None at all about how the changes are bad for all but enterprise customers. It's not obvious to me - and it would be nice to have an explanation.
On September 18th Atlassian announced a new license model for Jira automation that severely limits automation for all but enterprise customers starting November 1st. Many customers will be forced to give up their automation or upgrade to expensive enterprise tiers. Since there is no enterprise tier for Jira Product Discovery customers using automation in this product don’t even have the option to pay more.
To be "that guy", the submitted title is heavily editorialized
I am the ultimate smart tech man at my company.
Warned them about Jira.
Warned them about M$/Sharepoint/Power Automate.
Jira and New M$ services are at bait pricing.

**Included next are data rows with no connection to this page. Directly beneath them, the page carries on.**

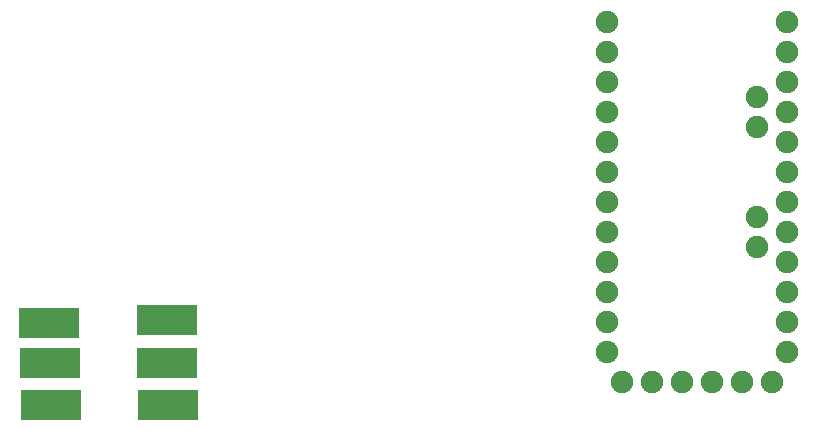
<source format=gbr>
G04 EAGLE Gerber X2 export*
%TF.Part,Single*%
%TF.FileFunction,Paste,Bot*%
%TF.FilePolarity,Positive*%
%TF.GenerationSoftware,Autodesk,EAGLE,9.1.0*%
%TF.CreationDate,2019-01-31T10:13:58Z*%
G75*
%MOMM*%
%FSLAX34Y34*%
%LPD*%
%AMOC8*
5,1,8,0,0,1.08239X$1,22.5*%
G01*
%ADD10C,1.905000*%
%ADD11R,5.080000X2.540000*%


D10*
X553415Y203606D03*
X578815Y203606D03*
X604215Y203606D03*
X629615Y203606D03*
X655015Y203606D03*
X680415Y203606D03*
X540715Y229006D03*
X540715Y254406D03*
X540715Y279806D03*
X540715Y305206D03*
X540715Y330606D03*
X540715Y356006D03*
X540715Y381406D03*
X693115Y229006D03*
X693115Y254406D03*
X693115Y279806D03*
X693115Y305206D03*
X693115Y330606D03*
X667715Y317906D03*
X667715Y343306D03*
X693115Y356006D03*
X693115Y381406D03*
X693115Y406806D03*
X693115Y432206D03*
X693115Y457606D03*
X693115Y483006D03*
X693115Y508406D03*
X667715Y419506D03*
X667715Y444906D03*
X540715Y406806D03*
X540715Y432206D03*
X540715Y457606D03*
X540715Y483006D03*
X540715Y508406D03*
D11*
X68885Y252984D03*
X69494Y219456D03*
X70104Y184099D03*
X168859Y184099D03*
X168250Y219456D03*
X168250Y256032D03*
M02*

</source>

They will all be extortionary levels at some point.
Kind of amazes me people are paying for inferior closed off services, but I imagine the people making the purchasing decisions are more concerned about which concert or sports game the sales person is taking them to.
I was a big proponent of Jira over all other PM systems because of its functionality but now? Gitlab is better, and isn't enshittifying as quickly as the rest.

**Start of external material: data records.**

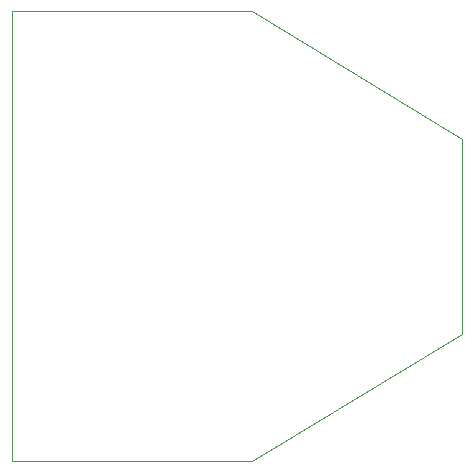
<source format=gbr>
G04 #@! TF.GenerationSoftware,KiCad,Pcbnew,(5.1.5-0-10_14)*
G04 #@! TF.CreationDate,2020-11-02T21:49:36+01:00*
G04 #@! TF.ProjectId,es_rotary,65735f72-6f74-4617-9279-2e6b69636164,rev?*
G04 #@! TF.SameCoordinates,Original*
G04 #@! TF.FileFunction,Profile,NP*
%FSLAX46Y46*%
G04 Gerber Fmt 4.6, Leading zero omitted, Abs format (unit mm)*
G04 Created by KiCad (PCBNEW (5.1.5-0-10_14)) date 2020-11-02 21:49:36*
%MOMM*%
%LPD*%
G04 APERTURE LIST*
%ADD10C,0.050000*%
G04 APERTURE END LIST*
D10*
X170180000Y-95885000D02*
X152400000Y-106680000D01*
X170180000Y-79375000D02*
X170180000Y-95885000D01*
X152400000Y-68580000D02*
X170180000Y-79375000D01*
X132080000Y-106680000D02*
X132080000Y-68580000D01*
X152400000Y-106680000D02*
X132080000Y-106680000D01*
X132080000Y-68580000D02*
X152400000Y-68580000D01*
M02*

</source>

I've been hosting Taiga for a small team and it's been a pleasure to work with. Can't tell how it'll work for a 100 developer team with multiple product managers, scrum masters etc, I'm hoping someone else here has an idea. But for a small team of 25-30 people everything's smooth.
Website: https://taiga.io/
Docker: https://github.com/kaleidos-ventures/taiga-docker
Docs: https://docs.taiga.io/
We're using azure dev ops and recently started leveraging their Pm tool for our requirements management.

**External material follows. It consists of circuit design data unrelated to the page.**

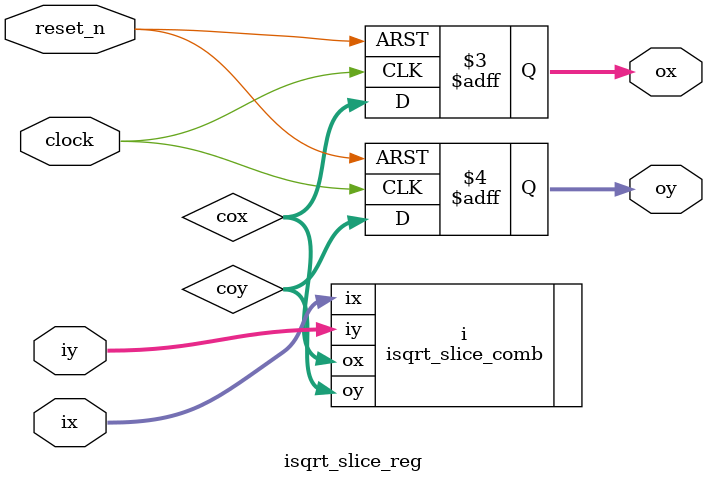
<source format=v>
module isqrt_slice_reg
(
    input             clock,
    input             reset_n,
    input      [31:0] ix,
    input      [31:0] iy,
    output reg [31:0] ox,
    output reg [31:0] oy
);

    parameter [31:0] m = 32'h4000_0000;

    wire [31:0] cox, coy;

    isqrt_slice_comb #(.m (m)) i
    (
        .ix ( ix  ),
        .iy ( iy  ),
        .ox ( cox ),
        .oy ( coy )
    );

    always @(posedge clock or negedge reset_n)
    begin
        if (! reset_n)
        begin
            ox <= 0;
            oy <= 0;
        end
        else
        begin
            ox <= cox;
            oy <= coy;
        end
    end

endmodule

</source>
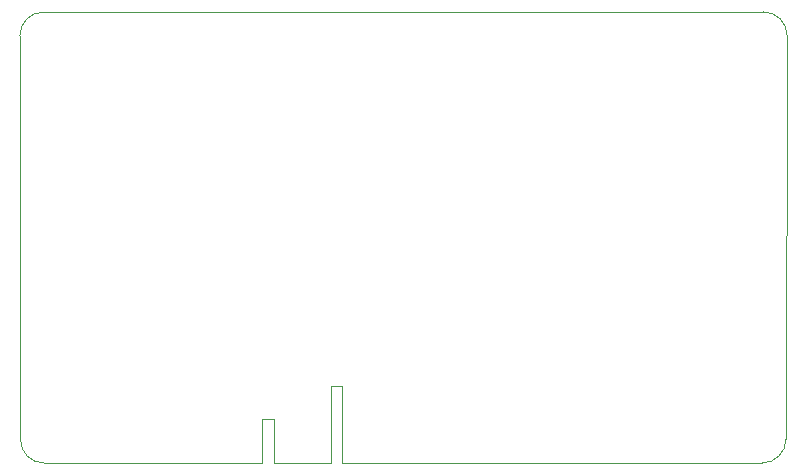
<source format=gbr>
%TF.GenerationSoftware,KiCad,Pcbnew,8.0.6*%
%TF.CreationDate,2024-11-01T17:42:55+02:00*%
%TF.ProjectId,gps_tracer,6770735f-7472-4616-9365-722e6b696361,rev?*%
%TF.SameCoordinates,Original*%
%TF.FileFunction,Profile,NP*%
%FSLAX46Y46*%
G04 Gerber Fmt 4.6, Leading zero omitted, Abs format (unit mm)*
G04 Created by KiCad (PCBNEW 8.0.6) date 2024-11-01 17:42:55*
%MOMM*%
%LPD*%
G01*
G04 APERTURE LIST*
%TA.AperFunction,Profile*%
%ADD10C,0.100000*%
%TD*%
G04 APERTURE END LIST*
D10*
X113200000Y-39000000D02*
X113110000Y-73180000D01*
X74550000Y-75170000D02*
X69740000Y-75170000D01*
X69740000Y-75170000D02*
X69750000Y-71470000D01*
X48240000Y-39010000D02*
G75*
G02*
X50240000Y-37010000I2000000J0D01*
G01*
X48289975Y-73200000D02*
X48240000Y-39010000D01*
X68750000Y-75150000D02*
X53150000Y-75190000D01*
X113110000Y-73180000D02*
G75*
G02*
X111100000Y-75190000I-2010000J0D01*
G01*
X74550000Y-68700000D02*
X74550000Y-75170000D01*
X69750000Y-71470000D02*
X68750000Y-71470000D01*
X68750000Y-71470000D02*
X68750000Y-75150000D01*
X50240000Y-37010000D02*
X111200000Y-37000000D01*
X111200000Y-37000000D02*
G75*
G02*
X113200000Y-39000000I0J-2000000D01*
G01*
X75550000Y-68700000D02*
X74550000Y-68700000D01*
X111100000Y-75190000D02*
X75550000Y-75200000D01*
X75550000Y-75200000D02*
X75550000Y-68700000D01*
X53150000Y-75190000D02*
X50290000Y-75190000D01*
X50290000Y-75190000D02*
G75*
G02*
X48289975Y-73200000I-10000J1990000D01*
G01*
M02*

</source>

So far, I've been impressed. It took a little time to figure out how to operate within their paradigm. Once we tackled that, I don't see is going to another solution.
For better or worse, 365 is a pretty decent suite. Integration across their stack is a little schizo at times but it works well enough.
The only Achilles heel right now is ms project. They're planning on EoL it but in true Microsoft fashion are cagey when they plan on doing it and the replacement is lack luster at best. We're switching to Wrike instead which has so far been what we want.
Just like code smells, there are workplace smells - practices that indicate a place is meh.
Use of atlassian Jira is one such smell.
Interestingly Slack Workflows also introduces pricing. So it seems both companies are targeting charging for automations / charging for things which used to be free.
I don't use Jira but any bad faith move (as claimed) is a serious concern for users of other Atlassian products.
I've always been a champion of Trello and really don't want to be having to add cautionary notes about corporate sharks owning it, and functionality taken for granted being whipped away. Not cool.
Jira's APIs are bloated horrid nightmares and I hope this drives people away from actually leveraging them.
you can also use open-source automation tools like n8n or windmill.dev, or github and gitlab workflows as mentionned above.
Why would you use tools/olatforms that was clearly made for enterprise as non-enterprise. Plenty of free tools and platforms around. Github for an example has really good F2U workflows.
GitHub and GitLab workflows are much more convenient in my opinion. They were made with actual workers in mind: developers, QA, release managers, DevOps, etc. Jira, on the other hand, is purely manager's toy with all it's useless features that often stand in a way of daily routine. I never saw any developer who was happy about Jira.